Today’s launch is the beginning of a long-term effort. Success will require broad participation across and beyond the technology industry.

Project Glasswing partners will receive access to Claude Mythos Preview to discover and fix vulnerabilities and weaknesses in their underlying systems—systems that account for a large portion of the global shared attack surface. The work is expected to focus on local vulnerability detection, binary black-box testing, endpoint hardening, and system penetration testing.

The $100 million model usage credits that Anthropic has committed to Project Glasswing and other participants will cover substantial usage during the research preview period. After that, Claude Mythos Preview will be offered to participants at $25 per million input tokens / $125 per million output tokens (participants can access the model via the Claude API, Amazon Bedrock, Google Cloud Vertex AI, and Microsoft Foundry).

In addition to model usage credits, we have also donated $2.5 million via the Linux Foundation to Alpha-Omega and OpenSSF, and $1.5 million to the Apache Software Foundation. These donations will help open-source software maintainers deal with this changing landscape (maintainers interested in accessing the program can apply for access via the Claude for Open Source plan).

We intend for this work to expand in scope over the coming months, and to share as much experience as possible so other organizations can apply these learnings to their own security. Partners will share information and best practices with each other to the extent conditions allow. Within 90 days, Anthropic will publish a report of our findings, as well as the fixed vulnerabilities and improvements that can be disclosed. We will also work with leading security organizations to develop a set of practical recommendations on how security practices should evolve in the AI era. This may include: vulnerability disclosure processes, software update processes, open-source and supply-chain security, secure software development lifecycle and design practices, standards for regulated industries, triage expansion and automation, and patch automation.

Anthropic has also been discussing Claude Mythos Preview’s offensive and defensive cybersecurity capabilities with U.S. government officials. Protecting critical infrastructure is the top national security priority for democratic nations. The emergence of these cybersecurity capabilities once again underscores why the United States and its allies must maintain decisive leadership in AI technology. Governments have an indispensable role in helping maintain this leadership position and in assessing and mitigating national-security risks associated with AI models. We are eager to work with representatives from governments at all levels to support these efforts.

We hope Project Glasswing will catalyze a larger-scale effort spanning both the industry and the public sector, with everyone coming together to address the biggest challenge of the impact of powerful models on security. We invite other members of the AI industry to join in helping define industry standards. In the medium term, an independent third-party organization—able to bring together private and public sector organizations—could be an ideal platform to carry forward the subsequent work of these large-scale cybersecurity projects.

Addendum

The project is named after the glasswing butterfly (Greta oto).

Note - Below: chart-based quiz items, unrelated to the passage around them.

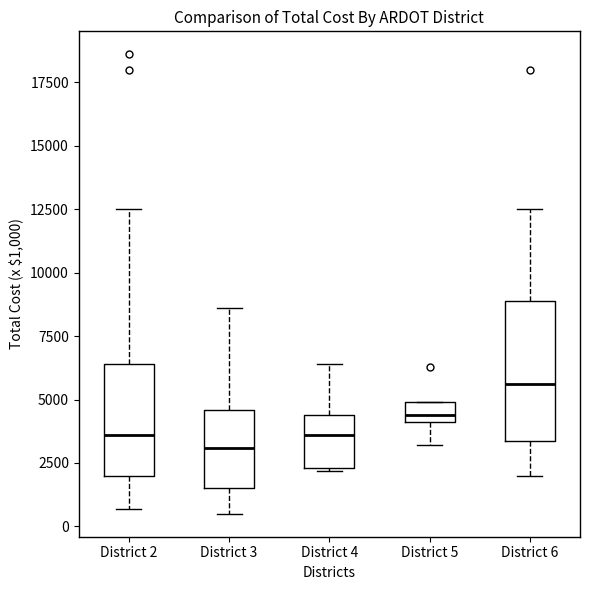

Which box has the highest median line?

District 6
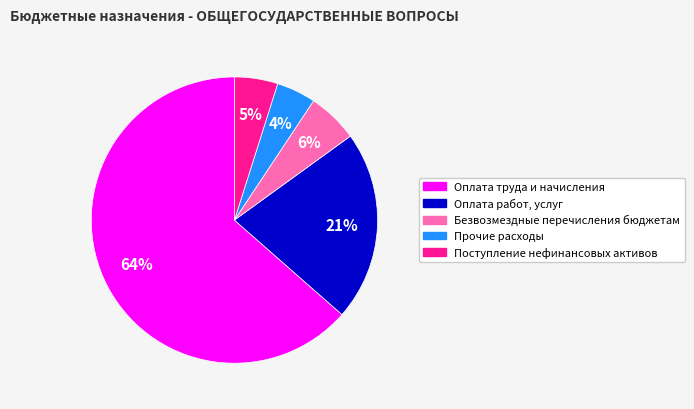

Is it true that Безвозмездные перечисления бюджетам is 6% of the pie?

True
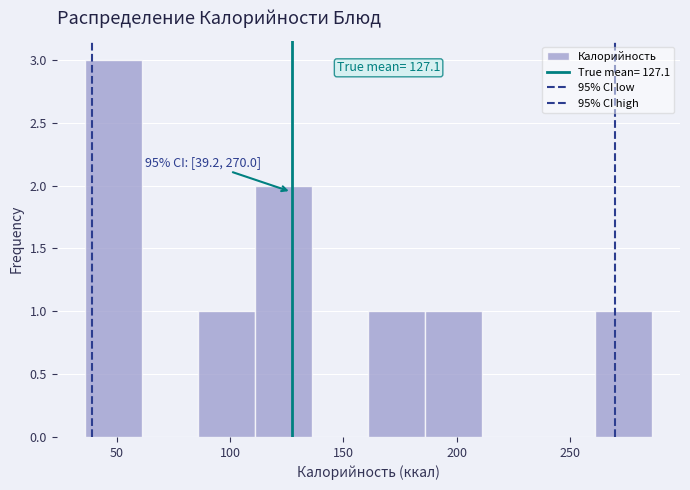

Which range on the x-axis has the tallest bar?

36 to 61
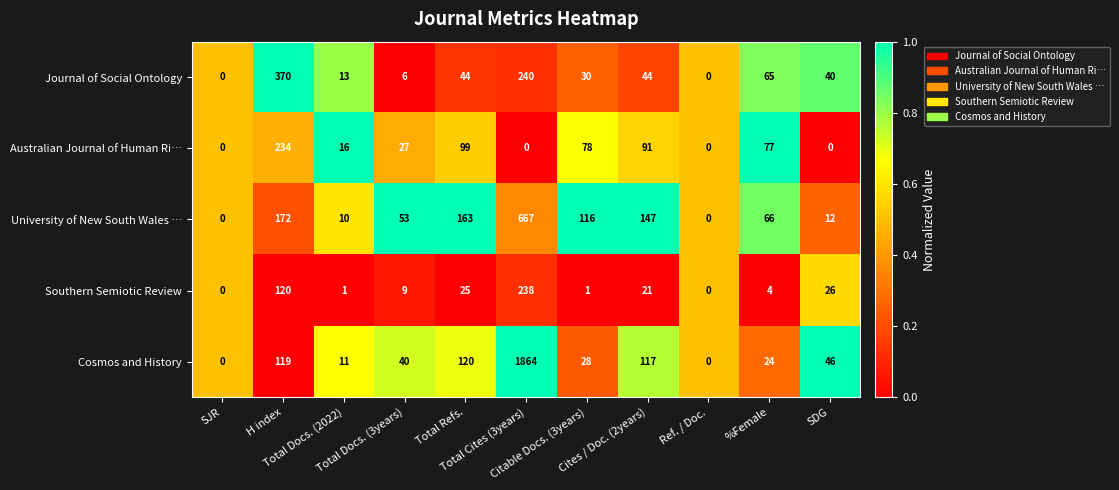

How many data points does each series have?

11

This metaphor has two layers of meaning: the butterfly’s transparent wings allow it to blend into invisibility, like the vulnerabilities hidden in code discussed in this article; and the transparent wings also help it avoid harm, like the transparent approach we advocate.

The word Mythos comes from Ancient Greek, meaning “narrative” or “story”: the story systems that civilizations use to understand the world.

Security professionals whose legitimate work is affected by these safety mitigations can apply for the upcoming Cyber Verification Program.